Jacinta Ruru, a prominent legal academic, has identified four key questions that need to be answered in order to determine a native title right in a body of freshwater. Firstly, does native title apply to freshwater? Secondly, if so, does native title trump the common law principle of publici juris in respect to freshwater? Thirdly, when establishing the case for title over a particular water body: do the Māori group in question hold customary property interests over that water body? And lastly, has the Crown extinguished those rights by some fair means? (Ruru pp80-84)
Stage Two of the Waitangi Tribunal’s inquiry into freshwater is looking into how well the Crown currently recognises Māori rights and interests in waters, and will offer recommendations for reform. The hearings are currently on hold, but will resume once the new Government develops its freshwater policy.
Water ownership issues are likely to be a challenge for the new Government, with Labour and the Greens going into the election promising that Treaty claims in water will be resolved, while New Zealand First was implacably opposed to the idea.

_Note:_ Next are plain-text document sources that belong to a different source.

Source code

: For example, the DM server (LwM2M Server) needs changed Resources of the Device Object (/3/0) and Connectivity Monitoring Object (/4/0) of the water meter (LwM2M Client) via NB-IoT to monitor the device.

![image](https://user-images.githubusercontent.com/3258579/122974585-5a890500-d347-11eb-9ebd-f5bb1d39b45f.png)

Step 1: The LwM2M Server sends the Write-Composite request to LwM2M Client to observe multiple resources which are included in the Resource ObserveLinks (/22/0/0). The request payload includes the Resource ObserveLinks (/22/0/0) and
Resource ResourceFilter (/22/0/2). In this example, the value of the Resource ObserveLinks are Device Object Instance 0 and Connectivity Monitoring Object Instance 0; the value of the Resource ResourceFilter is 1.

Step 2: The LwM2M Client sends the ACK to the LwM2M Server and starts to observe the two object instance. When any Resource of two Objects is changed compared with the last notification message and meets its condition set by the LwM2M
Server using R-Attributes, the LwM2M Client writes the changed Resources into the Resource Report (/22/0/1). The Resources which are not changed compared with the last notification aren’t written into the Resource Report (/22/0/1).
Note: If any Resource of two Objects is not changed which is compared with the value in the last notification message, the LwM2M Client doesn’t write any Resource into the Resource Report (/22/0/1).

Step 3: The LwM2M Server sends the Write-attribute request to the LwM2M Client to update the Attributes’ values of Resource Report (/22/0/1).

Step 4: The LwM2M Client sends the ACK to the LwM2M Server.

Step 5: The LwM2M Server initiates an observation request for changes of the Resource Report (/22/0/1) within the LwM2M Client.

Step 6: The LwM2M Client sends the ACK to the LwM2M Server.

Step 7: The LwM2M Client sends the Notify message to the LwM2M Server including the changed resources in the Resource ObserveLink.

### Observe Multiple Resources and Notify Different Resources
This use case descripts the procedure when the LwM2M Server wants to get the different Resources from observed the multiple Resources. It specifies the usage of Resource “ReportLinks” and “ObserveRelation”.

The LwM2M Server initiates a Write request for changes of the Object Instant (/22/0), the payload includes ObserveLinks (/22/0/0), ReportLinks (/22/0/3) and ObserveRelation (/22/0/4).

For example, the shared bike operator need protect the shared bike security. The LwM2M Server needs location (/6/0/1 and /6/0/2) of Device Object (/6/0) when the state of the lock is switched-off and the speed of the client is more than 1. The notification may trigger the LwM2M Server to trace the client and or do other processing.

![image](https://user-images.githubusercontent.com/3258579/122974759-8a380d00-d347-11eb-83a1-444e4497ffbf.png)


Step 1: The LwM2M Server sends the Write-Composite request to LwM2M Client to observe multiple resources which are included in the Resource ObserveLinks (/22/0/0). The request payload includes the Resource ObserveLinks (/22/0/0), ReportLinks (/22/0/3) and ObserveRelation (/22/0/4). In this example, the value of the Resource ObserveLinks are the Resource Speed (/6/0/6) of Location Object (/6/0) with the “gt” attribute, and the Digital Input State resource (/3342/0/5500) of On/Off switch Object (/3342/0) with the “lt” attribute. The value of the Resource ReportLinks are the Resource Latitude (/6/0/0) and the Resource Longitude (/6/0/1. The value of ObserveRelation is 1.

It is likely that, as in previous cases, the Government will take an approach that legal historian Richard Boast calls “statutory pragmatism,” and describes as a tendency to negotiate political deals, then enshrine those deals in law. They need to do this well, or risk Māori going back to court. When forming policy, those involved will hopefully look hard at the issues in relevant past cases, such as the protracted problems over consultation and allocation in the fisheries settlements, and the prohibitively high bar for establishing rights under the Foreshore and Seabed Act 2004 and its successor, the Marine and Coastal Areas (Takutai Moana) Act 2011.
It should be remembered through all of this, that the primary impetus for Māori political agitation over waterways, historically and in the present is certainly not financial greed, nor even the legitimate pursuit of their rights under law, but horror at the degradation of water quality and water flow. The history of Māori protest in relation to water shows long decades of concern about the loss of mahinga kai to pollution, and the shrinking and engorgement of rivers and lakes for power generation and irrigation. The Ministry for the Environment consulted widely with Māori in early 2005 on water issues and noted:
One of the most striking and consistent themes to emerge from the hui is the anger, pain and sorrow many Māori individuals and communities feel due to the current state of New Zealand’s freshwater resources … Many things underlie these feelings – pain at the damage which has been caused to Papatūānuku (the waterways are seen as her veins) and the mauri of waterways, the cultural offence caused by practices such as sewage and effluent discharge, the damage to and loss of mahinga kai, damage to the health of those who rely on that mahinga kai, the loss of cultural wellbeing caused by degradation of the mauri of the waters, the cumulative effects on all aspects of wellbeing and much more.
Mainstream media presentations of this issue very seldom cover the important legal and historical issues relating to water ownership, though they revel in its controversial politics. Māori have a perfectly legitimate case to rights in freshwater, and this country need not be afraid of it.